The issue is that the age group column is from the Patients dimension, but the fact table does not have a direct relationship with the calculated column if the relationship is not properly set. However, more likely, the measure is not correctly referencing the fact table. Option C is correct: the measure should use AVERAGE of Cost from PatientVisits, but if the measure is defined as AVERAGE(PatientVisits[Cost]) without proper filter propagation, it might ignore the age group filter.
But actually, the typical cause is that the calculated column is not being used in the visual correctly; the matrix might be grouping by the age group column, but the measure might be summing over all rows. Option B (measure uses SUM instead of AVERAGE) would cause higher values, not same. Option A (relationship is many-to-many) could cause issues but not necessarily same values.

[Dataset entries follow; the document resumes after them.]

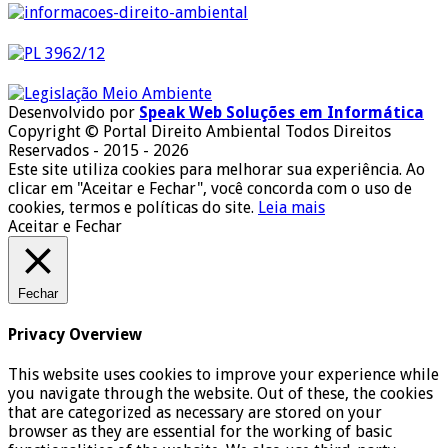
Desenvolvido por
Speak Web Soluções em Informática
Copyright © Portal Direito Ambiental Todos Direitos
Reservados - 2015 - 2026
Este site utiliza cookies para melhorar sua experiência. Ao
clicar em "Aceitar e Fechar", você concorda com o uso de
cookies, termos e políticas do site.
Leia mais
Aceitar e Fechar
Fechar
Privacy Overview
This website uses cookies to improve your experience while
you navigate through the website. Out of these, the cookies
that are categorized as necessary are stored on your
browser as they are essential for the working of basic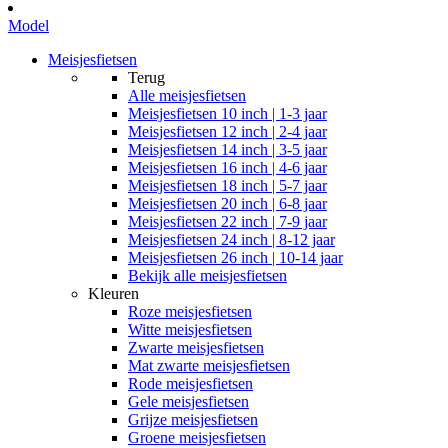
Model
Meisjesfietsen
Terug
Alle
meisjesfietsen
Meisjesfietsen 10 inch | 1-3 jaar
Meisjesfietsen 12 inch | 2-4 jaar
Meisjesfietsen 14 inch | 3-5 jaar
Meisjesfietsen 16 inch | 4-6 jaar
Meisjesfietsen 18 inch | 5-7 jaar
Meisjesfietsen 20 inch | 6-8 jaar
Meisjesfietsen 22 inch | 7-9 jaar
Meisjesfietsen 24 inch | 8-12 jaar
Meisjesfietsen 26 inch | 10-14 jaar
Bekijk alle meisjesfietsen
Kleuren
Roze meisjesfietsen
Witte meisjesfietsen
Zwarte meisjesfietsen
Mat zwarte meisjesfietsen
Rode meisjesfietsen
Gele meisjesfietsen
Grijze meisjesfietsen
Groene meisjesfietsen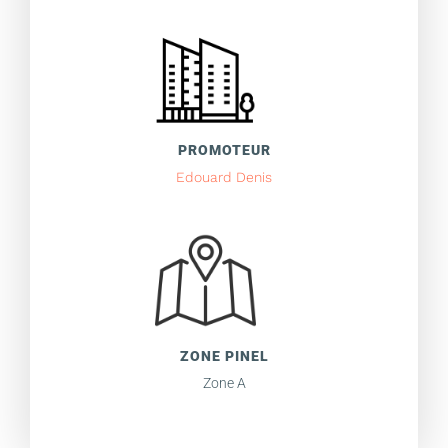
PROMOTEUR
Edouard Denis
ZONE PINEL
Zone A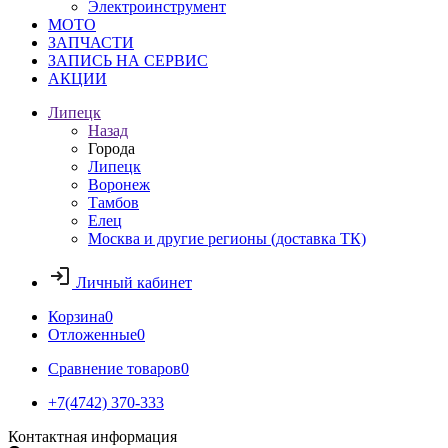
Электроинструмент
МОТО
ЗАПЧАСТИ
ЗАПИСЬ НА СЕРВИС
АКЦИИ
Липецк
Назад
Города
Липецк
Воронеж
Тамбов
Елец
Москва и другие регионы (доставка ТК)
Личный кабинет
Корзина
0
Отложенные
0
Сравнение товаров
0
+7(4742) 370-333
Контактная информация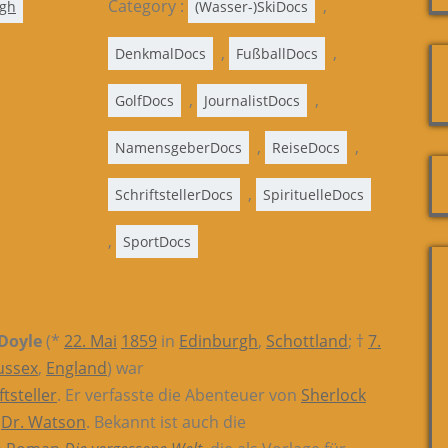
Category :
,
rgh
(Wasser-)SkiDocs
,
,
DenkmalDocs
FußballDocs
,
,
GolfDocs
JournalistDocs
,
,
NamensgeberDocs
ReiseDocs
,
SchriftstellerDocs
SpirituelleDocs
,
SportDocs
Doyle
(*
22. Mai
1859
in
Edinburgh
,
Schottland
; †
7.
ussex
,
England
) war
ftsteller
. Er verfasste die Abenteuer von
Sherlock
d
Dr. Watson
. Bekannt ist auch die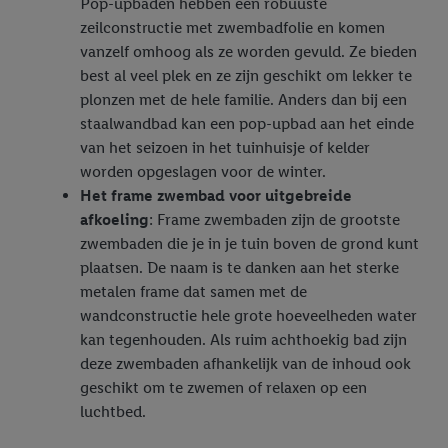
Pop-upbaden hebben een robuuste
zeilconstructie met zwembadfolie en komen
vanzelf omhoog als ze worden gevuld. Ze bieden
best al veel plek en ze zijn geschikt om lekker te
plonzen met de hele familie. Anders dan bij een
staalwandbad kan een pop-upbad aan het einde
van het seizoen in het tuinhuisje of kelder
worden opgeslagen voor de winter.
Het frame zwembad voor uitgebreide
afkoeling
: Frame zwembaden zijn de grootste
zwembaden die je in je tuin boven de grond kunt
plaatsen. De naam is te danken aan het sterke
metalen frame dat samen met de
wandconstructie hele grote hoeveelheden water
kan tegenhouden. Als ruim achthoekig bad zijn
deze zwembaden afhankelijk van de inhoud ook
geschikt om te zwemen of relaxen op een
luchtbed.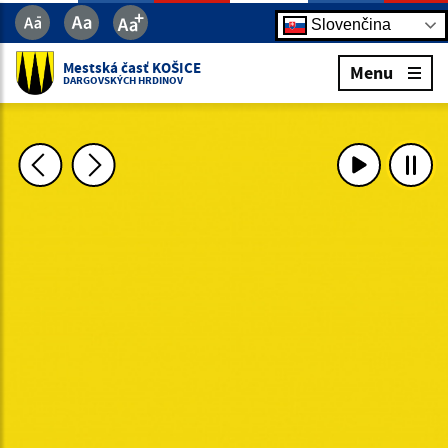
Slovenčina
Mestská časť KOŠICE
Menu
DARGOVSKÝCH HRDINOV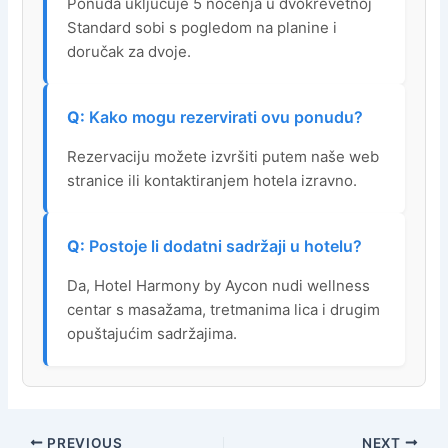
Ponuda uključuje 5 noćenja u dvokrevetnoj
Standard sobi s pogledom na planine i
doručak za dvoje.
Kako mogu rezervirati ovu ponudu?
Rezervaciju možete izvršiti putem naše web
stranice ili kontaktiranjem hotela izravno.
Postoje li dodatni sadržaji u hotelu?
Da, Hotel Harmony by Aycon nudi wellness
centar s masažama, tretmanima lica i drugim
opuštajućim sadržajima.
PREVIOUS
NEXT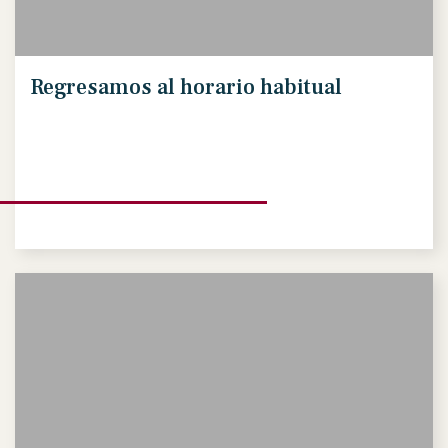
Regresamos al horario habitual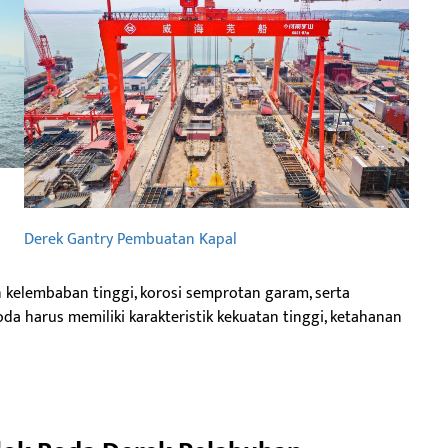
Derek Gantry Pembuatan Kapal
 kelembaban tinggi, korosi semprotan garam, serta
da harus memiliki karakteristik kekuatan tinggi, ketahanan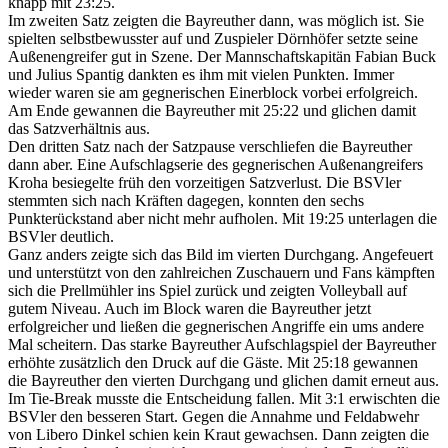
knapp mit 23:25.
Im zweiten Satz zeigten die Bayreuther dann, was möglich ist. Sie
spielten selbstbewusster auf und Zuspieler Dörnhöfer setzte seine
Außenengreifer gut in Szene. Der Mannschaftskapitän Fabian Buck
und Julius Spantig dankten es ihm mit vielen Punkten. Immer
wieder waren sie am gegnerischen Einerblock vorbei erfolgreich.
Am Ende gewannen die Bayreuther mit 25:22 und glichen damit
das Satzverhältnis aus.
Den dritten Satz nach der Satzpause verschliefen die Bayreuther
dann aber. Eine Aufschlagserie des gegnerischen Außenangreifers
Kroha besiegelte früh den vorzeitigen Satzverlust. Die BSVler
stemmten sich nach Kräften dagegen, konnten den sechs
Punkterückstand aber nicht mehr aufholen. Mit 19:25 unterlagen die
BSVler deutlich.
Ganz anders zeigte sich das Bild im vierten Durchgang. Angefeuert
und unterstützt von den zahlreichen Zuschauern und Fans kämpften
sich die Prellmühler ins Spiel zurück und zeigten Volleyball auf
gutem Niveau. Auch im Block waren die Bayreuther jetzt
erfolgreicher und ließen die gegnerischen Angriffe ein ums andere
Mal scheitern. Das starke Bayreuther Aufschlagspiel der Bayreuther
erhöhte zusätzlich den Druck auf die Gäste. Mit 25:18 gewannen
die Bayreuther den vierten Durchgang und glichen damit erneut aus.
Im Tie-Break musste die Entscheidung fallen. Mit 3:1 erwischten die
BSVler den besseren Start. Gegen die Annahme und Feldabwehr
von Libero Dinkel schien kein Kraut gewachsen. Dann zeigten die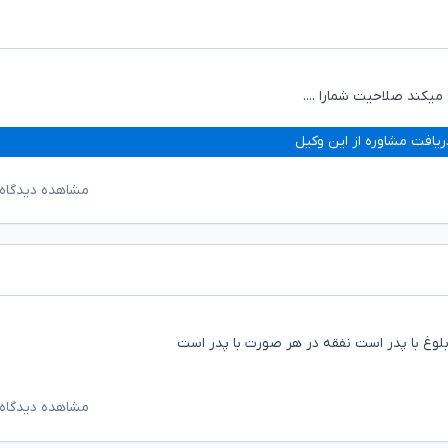
میکند صلاحیت شمارا ....
ریافت مشاوره از این وکیل
مشاهده دیدگاه‌
مشاهده دیدگاه‌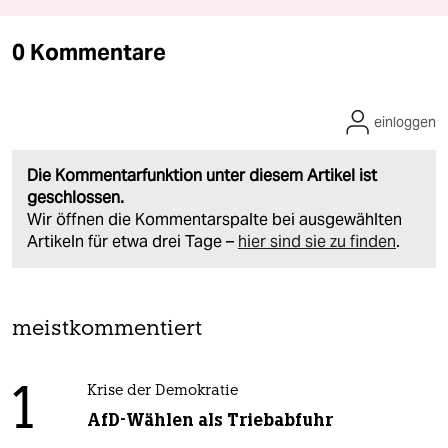
0 Kommentare
einloggen
Die Kommentarfunktion unter diesem Artikel ist
geschlossen.
Wir öffnen die Kommentarspalte bei ausgewählten
Artikeln für etwa drei Tage –
hier sind sie zu finden
.
meistkommentiert
1
Krise der Demokratie
AfD-Wählen als Triebabfuhr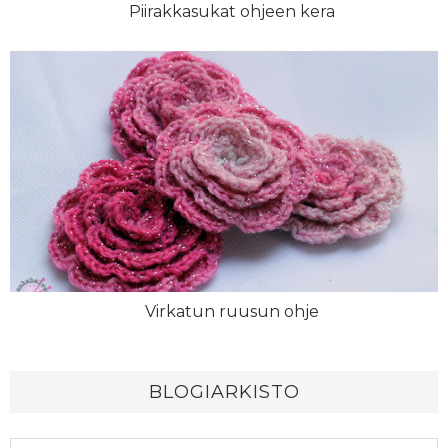
Piirakkasukat ohjeen kera
Virkatun ruusun ohje
BLOGIARKISTO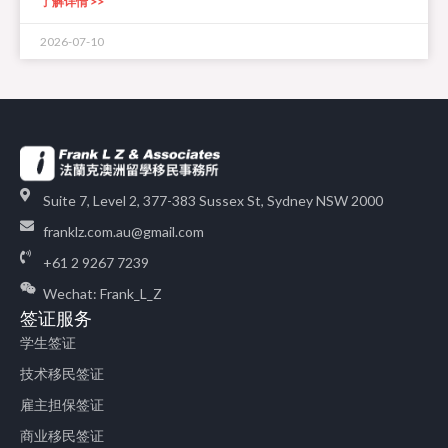
了解详情 >>
2026-07-10
Suite 7, Level 2, 377-383 Sussex St, Sydney NSW 2000
franklz.com.au@gmail.com
+61 2 9267 7239
Wechat: Frank_L_Z
签证服务
学生签证
技术移民签证
雇主担保签证
商业移民签证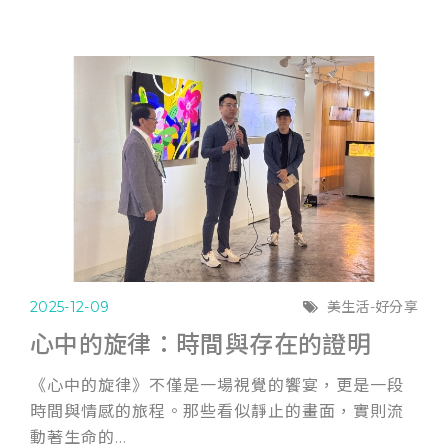
2025-12-09
美生活-好分享
心中的旋律：時間與存在的證明
《心中的旋律》不僅是一場視覺的饗宴，更是一段
時間與情感的旅程。那些看似靜止的畫面，實則流
動著生命的...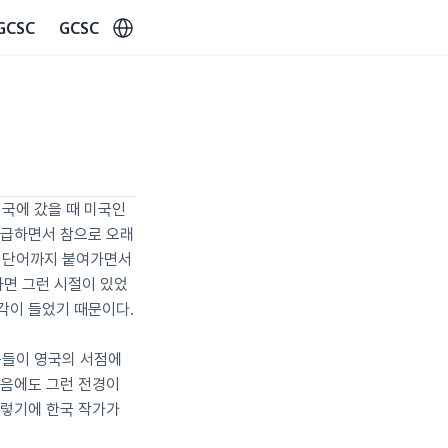
Select Language
GCSC
GCSC
국에 갔을 때 미국인 
급하면서 참으로 오래 
 단어까지 붙여가면서 
하면 그런 시절이 있었
각이 들었기 때문이다.
품들이 영국의 서점에 
음에도 그런 전경이 
렇기에 한국 작가가 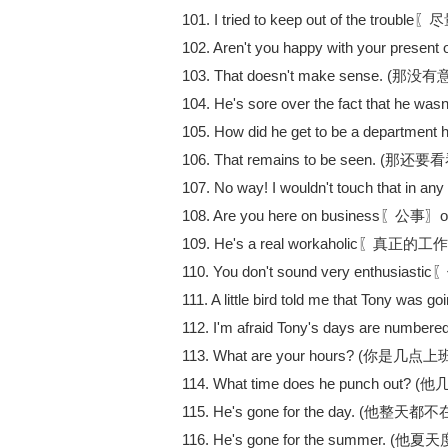
101. I tried to keep out of the tro
102. Aren't you happy with your present
103. That doesn't make sense. (那没
104. He's sore over the fact that
105. How did he get to be a dep
106. That remains to be seen. (那还
107. No way! I wouldn't touch t
108. Are you here on business〖公事〗or 
109. He's a real workaholic〖真正的
110. You don't sound very enthusi
111. A little bird told me that T
112. I'm afraid Tony's days are n
113. What are your hours? (你是几点
114. What time does he punch out
115. He's gone for the day. (他整天都
116. He's gone for the summer. (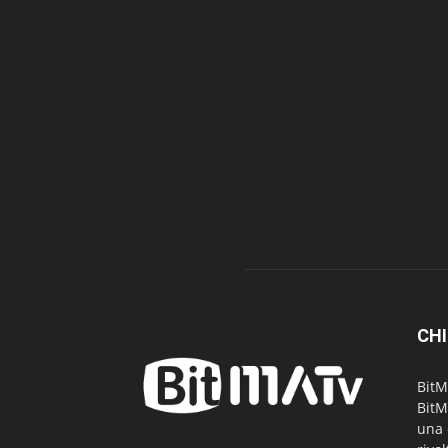
CHI
BitM
BitM
una 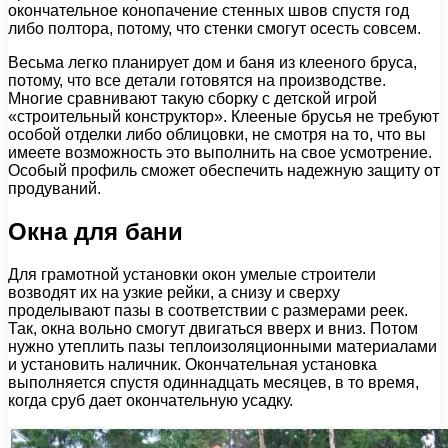
окончательное конопачение стенных швов спустя год
либо полтора, потому, что стенки смогут осесть совсем.
Весьма легко планирует дом и баня из клееного бруса,
потому, что все детали готовятся на производстве.
Многие сравнивают такую сборку с детской игрой
«строительный конструктор». Клееные брусья не требуют
особой отделки либо облицовки, не смотря на то, что вы
имеете возможность это выполнить на свое усмотрение.
Особый профиль сможет обеспечить надежную защиту от
продуваний.
Окна для бани
Для грамотной установки окон умелые строители
возводят их на узкие рейки, а снизу и сверху
проделывают пазы в соответствии с размерами реек.
Так, окна вольно смогут двигаться вверх и вниз. Потом
нужно утеплить пазы теплоизоляционными материалами
и установить наличник. Окончательная установка
выполняется спустя одиннадцать месяцев, в то время,
когда сруб дает окончательную усадку.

Option D (the age group column is not added to the visual level filter) is not relevant. The most likely is that the measure is not aggregated correctly because the age group column is from a different table and the filter context is not being transferred. But in a star schema, it should work.
Another possibility: the age group column is a calculated column that uses a static reference, but the issue might be that the visual is not using the correct granularity. Actually, the correct answer is that the measure needs to be defined to use the relationship correctly. However, given the options, Option C (the measure uses SUM instead of AVERAGE) would produce different numbers, but not identical across groups.
Option B (the relationship is many-to-many) could cause filter propagation issues. I'll choose B as the most likely.